Related Work & Insights¶
- vs. Best-of-N / SC: These methods rely on pure zeroth-order sampling and filtering; ∇-Reasoner directly optimizes via first-order gradients, achieving superior results with fewer samples.
- vs. ToT / RAP: While these methods also guide search, they depend on heuristic tree search and Q-value estimation; ∇-Reasoner employs differentiable optimization for a more direct and efficient solution.

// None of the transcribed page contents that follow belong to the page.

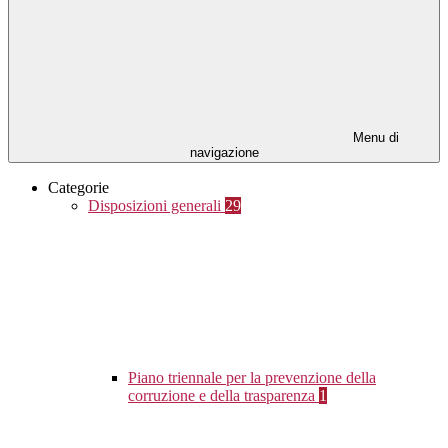
Menu di
navigazione
Categorie
Disposizioni generali
29
Piano triennale per la prevenzione della
corruzione e della trasparenza
1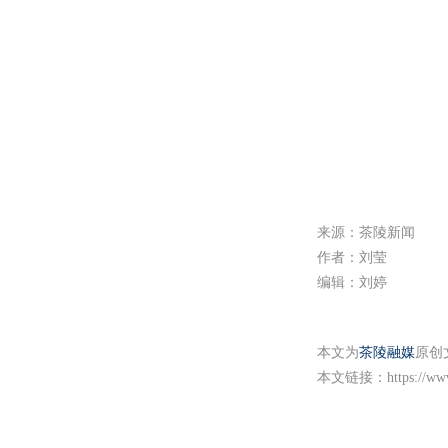
a
y
来源：茶陵新闻
作者：刘莹
编辑：刘婷
本文为
茶陵融媒
原创
本文链接：
https://w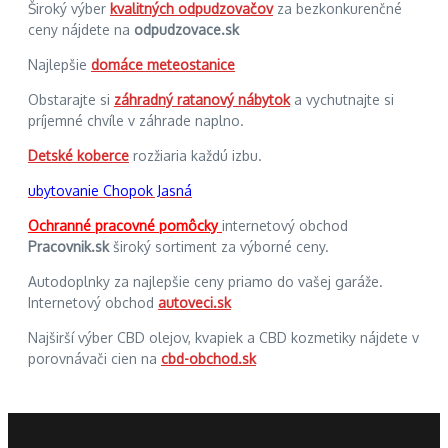
Široký výber
kvalitných odpudzovačov
za bezkonkurenčné
ceny nájdete na
odpudzovace.sk
Najlepšie
domáce meteostanice
Obstarajte si
záhradný ratanový nábytok
a vychutnajte si
príjemné chvíle v záhrade naplno.
Detské koberce
rozžiaria každú izbu.
ubytovanie Chopok Jasná
Ochranné pracovné pomôcky
internetový obchod
Pracovnik.sk
široký sortiment za výborné ceny.
Autodoplnky za najlepšie ceny priamo do vašej garáže.
Internetový obchod
autoveci.sk
Najširší výber CBD olejov, kvapiek a CBD kozmetiky nájdete v
porovnávači cien na
cbd-obchod.sk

- vs. GRPO (training-time method): ∇-Reasoner achieves performance comparable to GRPO without modifying model weights, and the mathematical equivalence between the two is formally established.
Rating¶
- Novelty: ⭐⭐⭐⭐⭐ Paradigm shift from zeroth-order to first-order; both theory and method are highly original.
- Experimental Thoroughness: ⭐⭐⭐⭐ Comprehensive coverage of mathematical reasoning, but limited task diversity.
- Writing Quality: ⭐⭐⭐⭐⭐ Theoretical derivations are clear, figures are intuitive, and the narrative is well-structured.
- Value: ⭐⭐⭐⭐⭐ Opens a new direction for test-time scaling and is poised to become an important baseline.